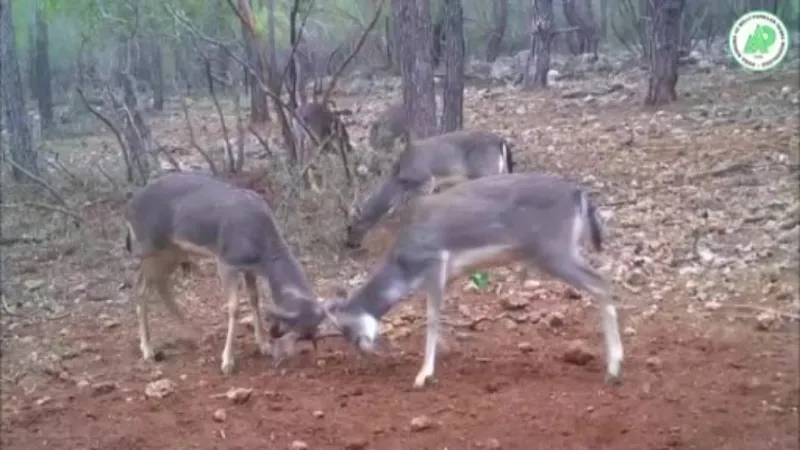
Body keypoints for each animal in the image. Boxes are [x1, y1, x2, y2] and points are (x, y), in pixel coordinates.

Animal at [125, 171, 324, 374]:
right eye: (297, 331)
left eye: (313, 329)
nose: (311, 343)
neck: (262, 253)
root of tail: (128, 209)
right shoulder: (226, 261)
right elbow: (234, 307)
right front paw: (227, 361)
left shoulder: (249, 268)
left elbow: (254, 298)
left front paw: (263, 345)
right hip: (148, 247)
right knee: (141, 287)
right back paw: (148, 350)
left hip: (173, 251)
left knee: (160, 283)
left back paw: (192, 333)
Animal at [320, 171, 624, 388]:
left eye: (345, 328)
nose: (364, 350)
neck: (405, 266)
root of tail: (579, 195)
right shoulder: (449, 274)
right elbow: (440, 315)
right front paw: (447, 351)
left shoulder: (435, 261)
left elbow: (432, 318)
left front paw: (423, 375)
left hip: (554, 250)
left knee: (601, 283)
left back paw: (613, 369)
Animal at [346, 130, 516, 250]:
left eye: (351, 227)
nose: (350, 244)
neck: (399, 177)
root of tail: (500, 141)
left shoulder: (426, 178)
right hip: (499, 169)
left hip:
---
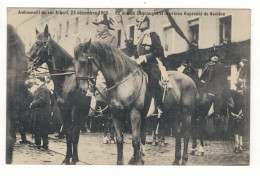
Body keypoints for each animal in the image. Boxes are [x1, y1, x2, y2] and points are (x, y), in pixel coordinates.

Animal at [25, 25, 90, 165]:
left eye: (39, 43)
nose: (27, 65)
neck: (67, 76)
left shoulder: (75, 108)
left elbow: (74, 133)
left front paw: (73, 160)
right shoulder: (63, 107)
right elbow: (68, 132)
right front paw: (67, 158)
--
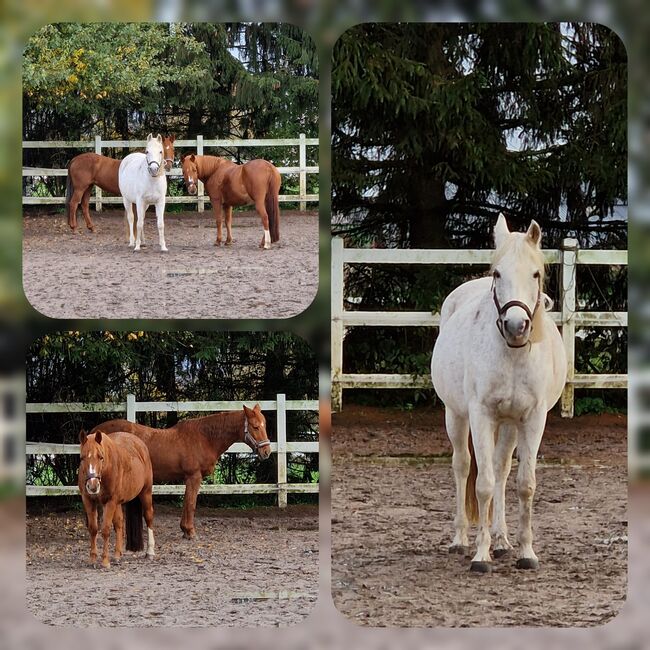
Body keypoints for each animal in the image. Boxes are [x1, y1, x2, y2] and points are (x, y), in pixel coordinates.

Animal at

### [Task description]
Lines above with "tail" in them are the ones to copy.

### [Task output]
root of tail: (128, 209)
root of tail: (579, 195)
root of tail: (500, 141)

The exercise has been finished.